▸ MATERIAL PROVIDED:
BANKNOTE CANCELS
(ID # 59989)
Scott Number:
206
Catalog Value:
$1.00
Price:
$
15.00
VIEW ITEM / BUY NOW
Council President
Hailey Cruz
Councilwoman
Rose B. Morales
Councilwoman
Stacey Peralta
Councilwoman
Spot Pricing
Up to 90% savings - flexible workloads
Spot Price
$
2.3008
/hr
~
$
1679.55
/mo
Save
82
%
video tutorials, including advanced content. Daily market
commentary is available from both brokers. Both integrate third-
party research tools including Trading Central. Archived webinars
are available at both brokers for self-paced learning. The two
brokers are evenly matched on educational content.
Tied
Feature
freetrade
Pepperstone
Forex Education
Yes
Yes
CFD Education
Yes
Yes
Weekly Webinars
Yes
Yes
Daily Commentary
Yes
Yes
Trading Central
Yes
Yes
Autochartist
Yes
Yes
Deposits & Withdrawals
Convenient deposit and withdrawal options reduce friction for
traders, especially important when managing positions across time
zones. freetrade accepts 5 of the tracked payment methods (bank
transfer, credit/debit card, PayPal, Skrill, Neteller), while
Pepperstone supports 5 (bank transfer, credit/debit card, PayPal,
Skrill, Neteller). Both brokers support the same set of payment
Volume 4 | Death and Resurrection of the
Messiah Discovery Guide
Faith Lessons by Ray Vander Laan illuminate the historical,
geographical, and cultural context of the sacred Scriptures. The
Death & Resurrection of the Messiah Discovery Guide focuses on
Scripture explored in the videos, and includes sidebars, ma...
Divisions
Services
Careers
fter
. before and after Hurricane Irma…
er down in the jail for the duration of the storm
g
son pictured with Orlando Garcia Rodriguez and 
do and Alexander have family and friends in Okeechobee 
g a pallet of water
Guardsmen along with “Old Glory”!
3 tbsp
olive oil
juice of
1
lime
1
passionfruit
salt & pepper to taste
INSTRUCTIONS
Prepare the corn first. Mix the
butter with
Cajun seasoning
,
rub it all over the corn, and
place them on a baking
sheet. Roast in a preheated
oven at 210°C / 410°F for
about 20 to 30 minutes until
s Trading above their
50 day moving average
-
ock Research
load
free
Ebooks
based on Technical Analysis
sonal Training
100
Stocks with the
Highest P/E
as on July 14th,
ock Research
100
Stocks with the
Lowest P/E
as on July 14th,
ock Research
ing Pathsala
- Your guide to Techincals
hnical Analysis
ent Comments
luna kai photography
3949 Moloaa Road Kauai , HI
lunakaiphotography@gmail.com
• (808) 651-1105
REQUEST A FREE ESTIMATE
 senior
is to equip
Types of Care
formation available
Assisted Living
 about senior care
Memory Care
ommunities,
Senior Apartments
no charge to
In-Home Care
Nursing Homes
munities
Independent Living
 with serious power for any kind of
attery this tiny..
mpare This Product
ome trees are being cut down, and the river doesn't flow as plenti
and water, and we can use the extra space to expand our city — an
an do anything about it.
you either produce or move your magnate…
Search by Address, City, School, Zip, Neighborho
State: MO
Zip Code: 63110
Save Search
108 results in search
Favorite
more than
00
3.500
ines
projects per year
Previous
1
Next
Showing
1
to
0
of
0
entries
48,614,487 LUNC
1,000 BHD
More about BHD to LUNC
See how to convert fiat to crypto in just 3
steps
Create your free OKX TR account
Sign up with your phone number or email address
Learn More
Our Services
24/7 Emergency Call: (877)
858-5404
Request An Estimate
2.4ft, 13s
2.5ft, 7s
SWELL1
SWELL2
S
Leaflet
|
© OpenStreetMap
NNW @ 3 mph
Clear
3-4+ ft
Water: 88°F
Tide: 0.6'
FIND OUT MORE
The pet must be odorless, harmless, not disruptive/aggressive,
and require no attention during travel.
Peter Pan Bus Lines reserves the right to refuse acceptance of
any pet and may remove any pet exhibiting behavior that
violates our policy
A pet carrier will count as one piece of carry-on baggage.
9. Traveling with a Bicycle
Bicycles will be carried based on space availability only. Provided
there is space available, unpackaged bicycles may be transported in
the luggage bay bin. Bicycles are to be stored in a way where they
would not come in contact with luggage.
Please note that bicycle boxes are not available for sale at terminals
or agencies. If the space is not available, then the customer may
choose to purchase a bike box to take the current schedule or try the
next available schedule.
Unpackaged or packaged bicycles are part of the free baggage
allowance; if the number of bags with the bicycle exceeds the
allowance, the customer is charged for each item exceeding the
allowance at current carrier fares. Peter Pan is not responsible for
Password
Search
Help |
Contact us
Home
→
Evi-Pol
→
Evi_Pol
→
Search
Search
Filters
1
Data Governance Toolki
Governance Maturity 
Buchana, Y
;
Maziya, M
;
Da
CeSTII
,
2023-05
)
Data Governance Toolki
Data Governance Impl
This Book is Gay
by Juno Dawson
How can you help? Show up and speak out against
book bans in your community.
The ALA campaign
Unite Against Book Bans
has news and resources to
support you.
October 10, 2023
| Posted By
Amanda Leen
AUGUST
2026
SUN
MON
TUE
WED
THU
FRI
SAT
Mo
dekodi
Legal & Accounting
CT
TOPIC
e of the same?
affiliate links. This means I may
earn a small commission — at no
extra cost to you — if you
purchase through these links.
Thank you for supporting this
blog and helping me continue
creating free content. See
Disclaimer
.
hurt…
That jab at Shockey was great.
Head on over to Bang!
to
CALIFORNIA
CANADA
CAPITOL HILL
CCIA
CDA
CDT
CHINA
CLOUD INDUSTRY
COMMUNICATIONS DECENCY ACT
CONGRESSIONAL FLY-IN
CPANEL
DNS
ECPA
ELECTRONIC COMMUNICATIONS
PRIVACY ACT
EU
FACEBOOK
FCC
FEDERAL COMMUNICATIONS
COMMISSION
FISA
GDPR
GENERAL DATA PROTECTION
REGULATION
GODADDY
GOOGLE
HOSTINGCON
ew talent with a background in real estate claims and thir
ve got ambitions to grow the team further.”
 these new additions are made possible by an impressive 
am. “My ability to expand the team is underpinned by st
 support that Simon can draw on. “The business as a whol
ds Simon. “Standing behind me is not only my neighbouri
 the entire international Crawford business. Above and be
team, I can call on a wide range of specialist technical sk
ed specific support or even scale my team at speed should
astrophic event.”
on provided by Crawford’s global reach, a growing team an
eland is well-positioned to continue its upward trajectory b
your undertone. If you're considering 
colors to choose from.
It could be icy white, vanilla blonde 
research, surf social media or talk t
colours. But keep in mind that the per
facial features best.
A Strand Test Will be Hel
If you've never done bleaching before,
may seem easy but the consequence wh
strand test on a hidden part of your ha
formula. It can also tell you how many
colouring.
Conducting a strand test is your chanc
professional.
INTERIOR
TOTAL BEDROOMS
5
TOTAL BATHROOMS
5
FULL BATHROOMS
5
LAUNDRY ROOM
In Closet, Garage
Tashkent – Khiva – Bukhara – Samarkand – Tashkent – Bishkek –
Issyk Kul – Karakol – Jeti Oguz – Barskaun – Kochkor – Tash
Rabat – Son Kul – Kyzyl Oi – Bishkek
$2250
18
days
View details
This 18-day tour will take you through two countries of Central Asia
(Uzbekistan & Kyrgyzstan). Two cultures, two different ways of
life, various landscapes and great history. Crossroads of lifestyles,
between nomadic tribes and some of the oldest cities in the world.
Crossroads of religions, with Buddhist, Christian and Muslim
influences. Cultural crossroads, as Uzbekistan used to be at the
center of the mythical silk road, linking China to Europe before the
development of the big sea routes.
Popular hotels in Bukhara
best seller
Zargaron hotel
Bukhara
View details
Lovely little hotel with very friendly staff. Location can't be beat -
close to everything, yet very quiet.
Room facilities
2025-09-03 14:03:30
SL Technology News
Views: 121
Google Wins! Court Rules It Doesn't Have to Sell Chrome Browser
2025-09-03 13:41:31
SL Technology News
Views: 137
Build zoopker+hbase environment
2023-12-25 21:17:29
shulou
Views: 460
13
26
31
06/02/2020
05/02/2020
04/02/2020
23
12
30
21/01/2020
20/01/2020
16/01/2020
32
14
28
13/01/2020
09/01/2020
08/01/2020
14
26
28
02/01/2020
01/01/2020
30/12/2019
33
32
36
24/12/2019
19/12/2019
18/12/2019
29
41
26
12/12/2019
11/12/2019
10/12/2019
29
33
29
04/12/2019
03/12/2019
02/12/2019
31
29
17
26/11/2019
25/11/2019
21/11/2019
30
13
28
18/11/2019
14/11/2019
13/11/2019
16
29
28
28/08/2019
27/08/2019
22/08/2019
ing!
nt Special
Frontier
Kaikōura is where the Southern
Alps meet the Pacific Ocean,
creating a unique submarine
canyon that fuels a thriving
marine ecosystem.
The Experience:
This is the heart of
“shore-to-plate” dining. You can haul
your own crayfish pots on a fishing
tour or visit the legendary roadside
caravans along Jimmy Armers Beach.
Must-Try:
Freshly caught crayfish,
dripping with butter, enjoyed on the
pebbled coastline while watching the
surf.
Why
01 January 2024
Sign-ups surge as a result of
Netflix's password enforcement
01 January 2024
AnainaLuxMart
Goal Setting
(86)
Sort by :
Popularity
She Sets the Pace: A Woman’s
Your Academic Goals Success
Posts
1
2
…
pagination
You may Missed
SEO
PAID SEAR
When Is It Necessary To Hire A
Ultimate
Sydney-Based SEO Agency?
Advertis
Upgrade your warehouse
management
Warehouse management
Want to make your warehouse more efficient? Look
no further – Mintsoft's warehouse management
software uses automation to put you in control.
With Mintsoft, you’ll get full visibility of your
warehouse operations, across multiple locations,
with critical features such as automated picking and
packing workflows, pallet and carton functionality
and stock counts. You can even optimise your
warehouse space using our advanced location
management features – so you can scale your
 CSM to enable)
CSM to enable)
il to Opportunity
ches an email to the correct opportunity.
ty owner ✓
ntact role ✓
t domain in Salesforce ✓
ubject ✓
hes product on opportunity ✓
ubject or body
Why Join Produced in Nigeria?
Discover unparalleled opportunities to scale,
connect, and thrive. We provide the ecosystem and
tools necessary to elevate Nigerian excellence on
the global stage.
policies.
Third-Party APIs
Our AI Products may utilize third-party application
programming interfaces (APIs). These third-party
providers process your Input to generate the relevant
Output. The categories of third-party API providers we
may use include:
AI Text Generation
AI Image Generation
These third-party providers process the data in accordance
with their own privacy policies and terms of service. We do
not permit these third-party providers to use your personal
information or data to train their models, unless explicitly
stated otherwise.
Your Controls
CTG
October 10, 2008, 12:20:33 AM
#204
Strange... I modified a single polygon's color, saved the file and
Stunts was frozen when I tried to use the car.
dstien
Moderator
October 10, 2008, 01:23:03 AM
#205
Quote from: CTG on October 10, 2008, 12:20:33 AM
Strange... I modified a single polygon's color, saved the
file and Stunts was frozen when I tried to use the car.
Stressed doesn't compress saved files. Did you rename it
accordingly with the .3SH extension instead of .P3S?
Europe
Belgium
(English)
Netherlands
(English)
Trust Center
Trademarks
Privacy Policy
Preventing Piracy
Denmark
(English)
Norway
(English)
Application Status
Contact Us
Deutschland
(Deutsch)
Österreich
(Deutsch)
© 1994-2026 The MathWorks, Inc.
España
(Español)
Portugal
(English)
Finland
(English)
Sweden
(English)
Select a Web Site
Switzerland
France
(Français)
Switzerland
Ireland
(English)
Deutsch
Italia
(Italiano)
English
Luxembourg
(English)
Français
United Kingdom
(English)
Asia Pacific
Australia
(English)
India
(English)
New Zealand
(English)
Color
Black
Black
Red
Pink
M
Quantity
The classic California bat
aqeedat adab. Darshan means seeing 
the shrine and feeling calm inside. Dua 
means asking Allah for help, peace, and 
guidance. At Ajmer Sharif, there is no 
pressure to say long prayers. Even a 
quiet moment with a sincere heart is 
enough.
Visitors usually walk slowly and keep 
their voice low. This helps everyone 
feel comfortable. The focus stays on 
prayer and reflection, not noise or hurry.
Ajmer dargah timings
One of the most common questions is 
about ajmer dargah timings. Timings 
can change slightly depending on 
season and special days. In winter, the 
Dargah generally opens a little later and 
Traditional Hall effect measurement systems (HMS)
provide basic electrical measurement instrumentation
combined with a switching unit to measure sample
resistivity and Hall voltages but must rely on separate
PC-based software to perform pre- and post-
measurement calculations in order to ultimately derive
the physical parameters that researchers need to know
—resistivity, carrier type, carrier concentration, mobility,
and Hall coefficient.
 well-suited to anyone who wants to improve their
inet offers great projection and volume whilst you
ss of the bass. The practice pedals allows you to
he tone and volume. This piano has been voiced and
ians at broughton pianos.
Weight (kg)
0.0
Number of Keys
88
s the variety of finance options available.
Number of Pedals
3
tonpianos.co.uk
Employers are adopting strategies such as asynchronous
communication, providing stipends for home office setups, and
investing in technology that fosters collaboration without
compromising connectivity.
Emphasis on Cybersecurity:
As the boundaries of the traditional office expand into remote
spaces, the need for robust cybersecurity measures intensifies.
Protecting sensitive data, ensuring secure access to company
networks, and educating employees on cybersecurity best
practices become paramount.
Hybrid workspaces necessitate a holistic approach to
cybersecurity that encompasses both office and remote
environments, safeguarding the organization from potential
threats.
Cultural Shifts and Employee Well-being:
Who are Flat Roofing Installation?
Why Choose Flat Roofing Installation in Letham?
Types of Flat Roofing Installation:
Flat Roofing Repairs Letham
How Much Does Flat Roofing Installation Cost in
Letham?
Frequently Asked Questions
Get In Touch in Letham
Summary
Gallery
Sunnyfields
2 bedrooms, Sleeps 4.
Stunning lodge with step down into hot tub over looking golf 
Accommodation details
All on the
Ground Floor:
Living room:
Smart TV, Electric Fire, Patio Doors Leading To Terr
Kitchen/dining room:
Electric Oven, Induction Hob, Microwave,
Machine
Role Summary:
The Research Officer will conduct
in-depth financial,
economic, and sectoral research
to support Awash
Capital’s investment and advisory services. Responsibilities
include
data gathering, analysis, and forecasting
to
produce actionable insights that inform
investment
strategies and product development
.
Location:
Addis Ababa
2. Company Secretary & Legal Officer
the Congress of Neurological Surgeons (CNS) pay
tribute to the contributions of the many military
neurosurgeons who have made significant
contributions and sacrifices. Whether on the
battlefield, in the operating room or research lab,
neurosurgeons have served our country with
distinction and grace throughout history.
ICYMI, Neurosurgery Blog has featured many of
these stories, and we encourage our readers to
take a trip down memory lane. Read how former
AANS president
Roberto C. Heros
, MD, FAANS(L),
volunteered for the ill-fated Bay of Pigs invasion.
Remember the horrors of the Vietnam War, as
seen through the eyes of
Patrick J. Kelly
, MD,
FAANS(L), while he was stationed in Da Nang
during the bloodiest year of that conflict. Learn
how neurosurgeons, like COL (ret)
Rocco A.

▸ YOUR GOAL: Please write out everything from the start of the records down to the line containing "Convenient deposit and", swapping "Councilwoman" for "Council Member" and keeping all else the same.

▸ TASK ANSWER:
BANKNOTE CANCELS
(ID # 59989)
Scott Number:
206
Catalog Value:
$1.00
Price:
$
15.00
VIEW ITEM / BUY NOW
Council President
Hailey Cruz
Council Member
Rose B. Morales
Council Member
Stacey Peralta
Council Member
Spot Pricing
Up to 90% savings - flexible workloads
Spot Price
$
2.3008
/hr
~
$
1679.55
/mo
Save
82
%
video tutorials, including advanced content. Daily market
commentary is available from both brokers. Both integrate third-
party research tools including Trading Central. Archived webinars
are available at both brokers for self-paced learning. The two
brokers are evenly matched on educational content.
Tied
Feature
freetrade
Pepperstone
Forex Education
Yes
Yes
CFD Education
Yes
Yes
Weekly Webinars
Yes
Yes
Daily Commentary
Yes
Yes
Trading Central
Yes
Yes
Autochartist
Yes
Yes
Deposits & Withdrawals
Convenient deposit and withdrawal options reduce friction for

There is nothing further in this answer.